Ever Child Has Different Needs On Different Days
The human body is highly intelligent and knows what it needs in order to stay functioning at its maximum potential. But, a lot of times we’re either too busy or too stressed to really pay attention to what our bodies or our children’s bodies need on any particular day.
Do you ever notice how some days you’re way more hungry than others? There may also be days when you’re not feeling well, or your immune system is under stress and you want to eat less. You also might crave certain foods on certain days. The same goes for children. It’s important to not regulate a childs diet too extremely. They need to have certain level of autonomy in what and when they eat. Some days they might feel like a mountain of pasta and other days they might feel like a heaping pile of veggies. Also, with children, their communication is often lacking so it’s not like they can say, “Hey mama, my brain neurons are building pathways today and I’m having a major growth spurt, so all I want to eat is peanut butter and avocado on toast.” They seem to keep us guessing. Like today, my little one ate at least 2 1/2 bananas and she hardly ever eats them at all! Also, if a child rejects a food one day, keep offering, (without stressing or wasting food) and they might decide later down the track that they like it.

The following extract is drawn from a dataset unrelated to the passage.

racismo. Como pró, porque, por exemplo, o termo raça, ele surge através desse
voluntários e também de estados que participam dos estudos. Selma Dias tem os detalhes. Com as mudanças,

My older daughter has a much slower metabolism and doesn’t need to eat very often. On the other hand, my little one has a metabolism like an inferno. She needs to eat a lot more food and more often, so I have to make sure that I’m sensitive to my child’s individual needs.
At the end of the day, it’s important not to stress too much about what your child eats. The more stress and tension you feel around mealtimes, the more they will pick up on it. But, it is important that more often than not, they are eating healthy meals. If you really suspect some sort of allergy or you think they have a food aversion because of psychological problems, it might be worth a visit to a therapist for further diagnosis. You can also play some roll playing type games with children who have a real food aversions. But, if it’s just regular old eating aversion, hopefully these tips will help!